Every line below that has "worn" in it should be copied.
--- Data ---
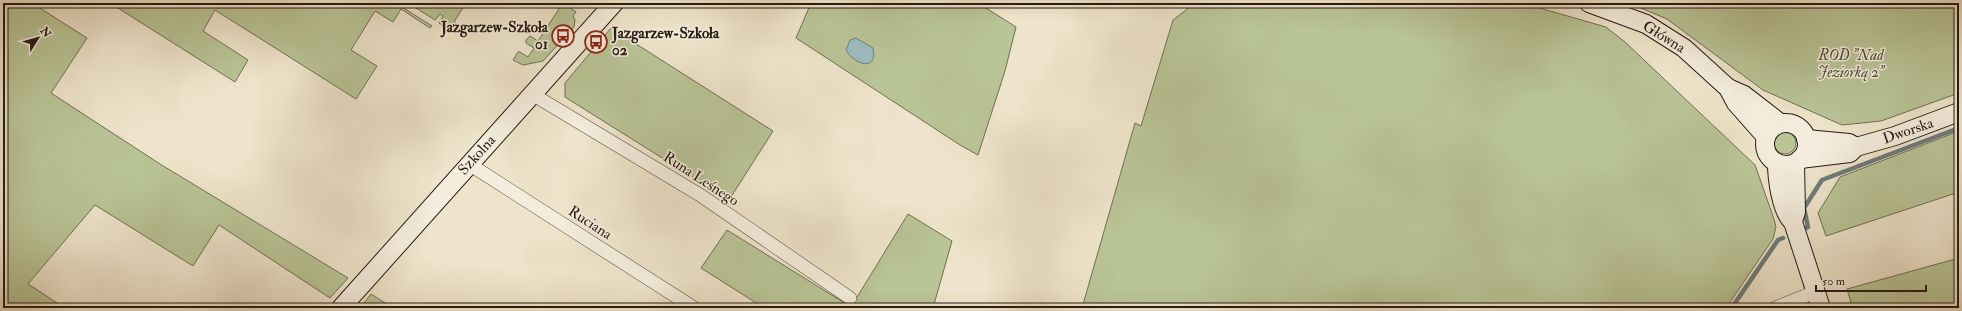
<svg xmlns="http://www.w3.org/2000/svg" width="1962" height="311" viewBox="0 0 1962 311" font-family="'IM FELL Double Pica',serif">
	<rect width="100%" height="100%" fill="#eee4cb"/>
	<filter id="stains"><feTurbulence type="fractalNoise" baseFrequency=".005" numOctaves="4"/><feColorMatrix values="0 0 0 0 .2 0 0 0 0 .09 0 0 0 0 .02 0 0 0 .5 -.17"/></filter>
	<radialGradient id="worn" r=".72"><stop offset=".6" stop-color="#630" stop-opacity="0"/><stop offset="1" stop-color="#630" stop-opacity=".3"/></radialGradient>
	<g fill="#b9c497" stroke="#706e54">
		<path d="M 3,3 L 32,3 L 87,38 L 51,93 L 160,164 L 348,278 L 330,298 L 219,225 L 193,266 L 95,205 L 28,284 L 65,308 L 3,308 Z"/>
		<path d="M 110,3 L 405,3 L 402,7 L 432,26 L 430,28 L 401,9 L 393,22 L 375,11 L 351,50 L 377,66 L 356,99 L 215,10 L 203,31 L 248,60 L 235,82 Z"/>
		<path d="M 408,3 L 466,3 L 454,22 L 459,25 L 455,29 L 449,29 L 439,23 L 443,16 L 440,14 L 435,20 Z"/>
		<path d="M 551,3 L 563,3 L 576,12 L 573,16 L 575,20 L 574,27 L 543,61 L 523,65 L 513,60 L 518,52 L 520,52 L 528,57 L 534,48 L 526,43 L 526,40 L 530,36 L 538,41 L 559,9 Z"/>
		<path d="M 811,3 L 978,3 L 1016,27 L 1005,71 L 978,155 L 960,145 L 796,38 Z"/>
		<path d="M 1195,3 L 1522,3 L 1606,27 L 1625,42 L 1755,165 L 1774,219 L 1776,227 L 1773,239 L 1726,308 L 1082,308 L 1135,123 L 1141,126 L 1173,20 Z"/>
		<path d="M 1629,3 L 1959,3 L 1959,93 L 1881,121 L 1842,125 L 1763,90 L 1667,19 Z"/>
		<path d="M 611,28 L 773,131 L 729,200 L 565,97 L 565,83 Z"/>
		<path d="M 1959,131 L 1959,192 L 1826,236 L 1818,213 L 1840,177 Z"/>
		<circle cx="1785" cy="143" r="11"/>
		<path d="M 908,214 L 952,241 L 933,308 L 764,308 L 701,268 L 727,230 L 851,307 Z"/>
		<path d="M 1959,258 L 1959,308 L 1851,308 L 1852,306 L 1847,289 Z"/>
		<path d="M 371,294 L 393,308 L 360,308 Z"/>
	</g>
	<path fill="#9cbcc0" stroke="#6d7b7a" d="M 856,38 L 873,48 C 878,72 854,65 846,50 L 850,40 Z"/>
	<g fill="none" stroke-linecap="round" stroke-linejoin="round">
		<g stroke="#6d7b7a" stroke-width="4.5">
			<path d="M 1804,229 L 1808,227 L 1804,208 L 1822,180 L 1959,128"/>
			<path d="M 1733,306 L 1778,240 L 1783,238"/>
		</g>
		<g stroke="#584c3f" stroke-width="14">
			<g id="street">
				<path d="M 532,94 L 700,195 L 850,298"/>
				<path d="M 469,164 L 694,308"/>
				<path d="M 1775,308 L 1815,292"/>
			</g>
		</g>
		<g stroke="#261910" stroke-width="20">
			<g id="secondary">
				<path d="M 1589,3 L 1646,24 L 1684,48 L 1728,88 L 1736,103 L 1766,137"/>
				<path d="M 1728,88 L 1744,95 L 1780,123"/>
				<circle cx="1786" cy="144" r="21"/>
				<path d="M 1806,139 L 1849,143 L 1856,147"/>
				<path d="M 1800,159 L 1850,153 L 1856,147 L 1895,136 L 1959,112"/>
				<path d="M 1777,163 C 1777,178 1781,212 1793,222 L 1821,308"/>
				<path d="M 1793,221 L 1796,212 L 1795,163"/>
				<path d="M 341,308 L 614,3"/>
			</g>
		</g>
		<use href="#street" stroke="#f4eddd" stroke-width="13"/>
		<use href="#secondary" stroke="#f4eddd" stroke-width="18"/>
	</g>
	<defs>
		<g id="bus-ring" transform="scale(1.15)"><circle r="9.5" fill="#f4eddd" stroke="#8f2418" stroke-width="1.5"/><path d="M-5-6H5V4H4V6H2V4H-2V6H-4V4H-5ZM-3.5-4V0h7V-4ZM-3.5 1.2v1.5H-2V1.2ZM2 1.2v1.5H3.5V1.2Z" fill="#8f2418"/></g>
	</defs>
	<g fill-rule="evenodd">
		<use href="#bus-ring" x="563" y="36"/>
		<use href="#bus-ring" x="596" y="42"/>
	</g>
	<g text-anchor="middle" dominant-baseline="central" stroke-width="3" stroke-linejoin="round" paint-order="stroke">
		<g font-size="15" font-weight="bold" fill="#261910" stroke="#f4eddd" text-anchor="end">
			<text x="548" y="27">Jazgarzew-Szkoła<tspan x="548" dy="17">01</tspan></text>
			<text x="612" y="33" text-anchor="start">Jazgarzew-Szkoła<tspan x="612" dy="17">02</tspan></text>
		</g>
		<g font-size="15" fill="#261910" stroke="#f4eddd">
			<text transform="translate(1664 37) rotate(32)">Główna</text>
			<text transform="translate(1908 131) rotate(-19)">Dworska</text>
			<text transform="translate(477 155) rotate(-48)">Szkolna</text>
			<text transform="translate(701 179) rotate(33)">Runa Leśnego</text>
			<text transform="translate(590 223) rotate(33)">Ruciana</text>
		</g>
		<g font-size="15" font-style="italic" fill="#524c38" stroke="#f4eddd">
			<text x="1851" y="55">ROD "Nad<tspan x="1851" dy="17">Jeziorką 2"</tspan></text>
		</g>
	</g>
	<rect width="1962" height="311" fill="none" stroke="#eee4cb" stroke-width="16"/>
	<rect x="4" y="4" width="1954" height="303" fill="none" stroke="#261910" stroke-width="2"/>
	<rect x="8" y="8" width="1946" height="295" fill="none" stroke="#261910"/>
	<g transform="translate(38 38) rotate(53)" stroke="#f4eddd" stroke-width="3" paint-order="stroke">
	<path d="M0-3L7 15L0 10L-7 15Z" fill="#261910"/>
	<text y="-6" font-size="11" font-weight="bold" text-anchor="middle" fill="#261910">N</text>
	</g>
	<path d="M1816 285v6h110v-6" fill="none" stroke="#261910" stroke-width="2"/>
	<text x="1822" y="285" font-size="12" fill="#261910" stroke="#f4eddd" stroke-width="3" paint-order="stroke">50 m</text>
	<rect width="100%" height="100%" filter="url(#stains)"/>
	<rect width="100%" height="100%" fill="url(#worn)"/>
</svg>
---
_Solved exercise_.
	<radialGradient id="worn" r=".72"><stop offset=".6" stop-color="#630" stop-opacity="0"/><stop offset="1" stop-color="#630" stop-opacity=".3"/></radialGradient>
	<rect width="100%" height="100%" fill="url(#worn)"/>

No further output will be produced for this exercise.